Texte étudié

Le Noël tchèque dans les rouages de la grande histoire
Noël, la plus belle fête de l'année, a une longue tradition. Les festivités et les coutumes de Noël changent et évoluent avec le temps et nous avons parfois l'impression que l'esprit de ces fêtes se dégrade et leur poésie se fane. Le livre Sto let českých Vánoc - Cent ans de Noëls tchèques écrit par les historiens Petr Koura et Pavlína Kourová évoque les Noëls du passé et nous rappelle que le charme des fêtes de fin d'année résidait souvent dans leur simplicité.

Données

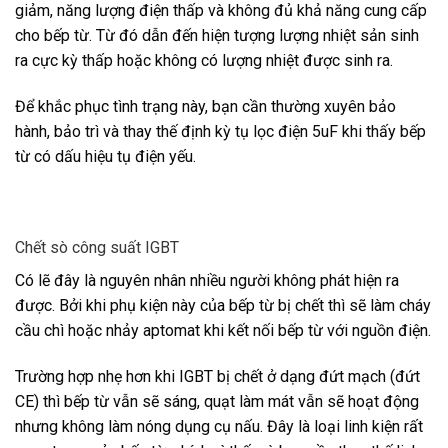
giảm, năng lượng điện thấp và không đủ khả năng cung cấp
cho bếp từ. Từ đó dẫn đến hiện tượng lượng nhiệt sản sinh
ra cực kỳ thấp hoặc không có lượng nhiệt được sinh ra.
Để khắc phục tình trạng này, bạn cần thường xuyên bảo
hành, bảo trì và thay thế định kỳ tụ lọc điện 5uF khi thấy bếp
từ có dấu hiệu tụ điện yếu.
Chết sò công suất IGBT
Có lẽ đây là nguyên nhân nhiều người không phát hiện ra
được. Bởi khi phụ kiện này của bếp từ bị chết thì sẽ làm cháy
cầu chì hoặc nhảy aptomat khi kết nối bếp từ với nguồn điện.
Trường hợp nhẹ hơn khi IGBT bị chết ở dạng đứt mạch (đứt
CE) thì bếp từ vẫn sẽ sáng, quạt làm mát vẫn sẽ hoạt động
nhưng không làm nóng dụng cụ nấu. Đây là loại linh kiện rất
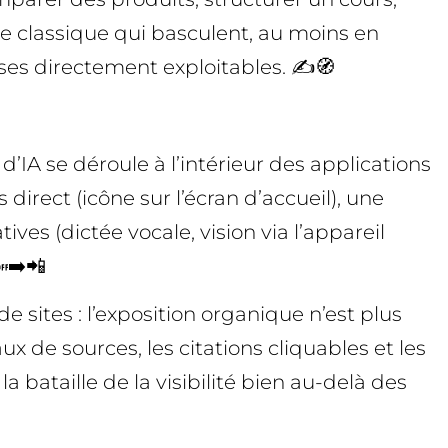
e classique qui basculent, au moins en
ses directement exploitables. ✍️🧭
’IA se déroule à l’intérieur des applications
direct (icône sur l’écran d’accueil), une
ves (dictée vocale, vision via l’appareil
➡️📲
 sites : l’exposition organique n’est plus
x de sources, les citations cliquables et les
bataille de la visibilité bien au-delà des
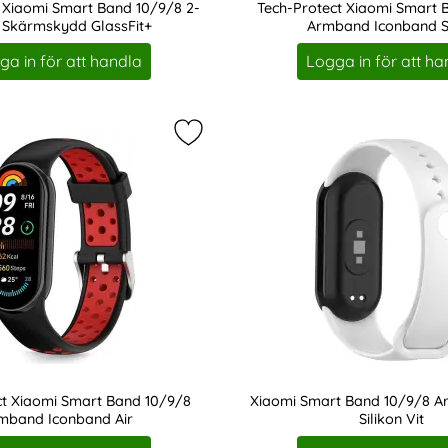
 Xiaomi Smart Band 10/9/8 2-
Tech-Protect Xiaomi Smart 
Skärmskydd GlassFit+
Armband Iconband S
Art. nr 243084
ga in för att handla
Logga in för att ha
ct Xiaomi Smart Band 10/9/8 Armband Iconband Pure som fa
Markera tech-Protect Xiaomi Smart
ct Xiaomi Smart Band 10/9/8
Xiaomi Smart Band 10/9/8 A
mband Iconband Air
Silikon Vit
Art. nr 219531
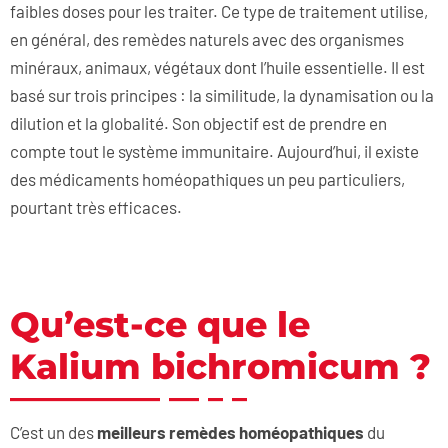
faibles doses pour les traiter. Ce type de traitement utilise,
en général, des remèdes naturels avec des organismes
minéraux, animaux, végétaux dont l’huile essentielle. Il est
basé sur trois principes : la similitude, la dynamisation ou la
dilution et la globalité. Son objectif est de prendre en
compte tout le système immunitaire. Aujourd’hui, il existe
des médicaments homéopathiques un peu particuliers,
pourtant très efficaces.
Qu’est-ce que le
Kalium bichromicum ?
C’est un des
meilleurs remèdes homéopathiques
du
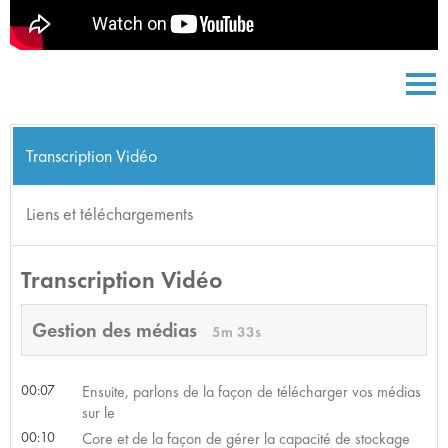
Transcription Vidéo
Liens et téléchargements
Transcription Vidéo
Gestion des médias
5m 33s
00:07
Ensuite, parlons de la façon de télécharger vos médias
sur le
00:10
Core et de la façon de gérer la capacité de stockage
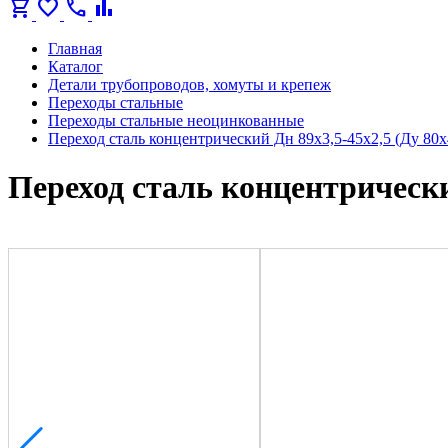
shopping_cart
favorite
call
bar_chart
Главная
Каталог
Детали трубопроводов, хомуты и крепеж
Переходы стальные
Переходы стальные неоцинкованные
Переход сталь концентрический Дн 89х3,5-45х2,5 (Ду 8
Переход сталь концентрически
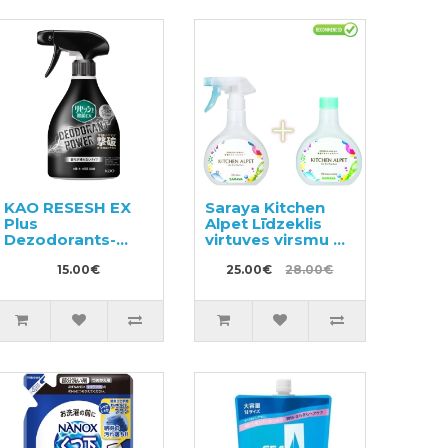
KAO RESESH EX
Saraya Kitchen
Plus
Alpet Līdzeklis
Dezodorants-
virtuves virsmu un
smaku
trauku
neitralizētājs
15.00€
sterilizācijai
25.00€
28.00€
sporta un darba
400ml + pildviela
apģērbam 360ml
400ml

Consignes
[1] Dans le texte sur le Noël tchèque, qui sont les auteurs du livre Sto let českých Vánoc ?
[2] Reprenez, s'il vous plaît, le texte sur le Noël tchèque et poursuivez-le après sa dernière phrase.

Vos réponses
[1] Les historiens Petr Koura et Pavlína Kourová.

[2]
Noël et la politique
Les plus belles fêtes de l'année sur fond de la grande histoire - tel est le sous-titre de ce livre dans lequel les auteurs ont réuni une imposante quantité de documents, de témoignages et de photos. Historiens, ils se proposent de démontrer et de saisir les corrélations entre les différentes façons de fêter Noël et les événements historiques qui se sont succédés en Bohême et en Moravie au cours du siècle dernier. Petr Koura constate que ces fêtes qui devraient être célébrées surtout dans l'intimité des familles ou au sein des communautés religieuses, n'échappent pas aux rouages de l'histoire :
« La grande histoire influait même sur les festivités de Noël. Après chaque période de dix ou vingt ans où se produit chez nous un changement de régime politique, cela se répercute sur les célébrations des fêtes qui, au premier abord, semblent apolitiques. La politique et la grande histoire se reflètent donc toujours dans les festivités de Noël. »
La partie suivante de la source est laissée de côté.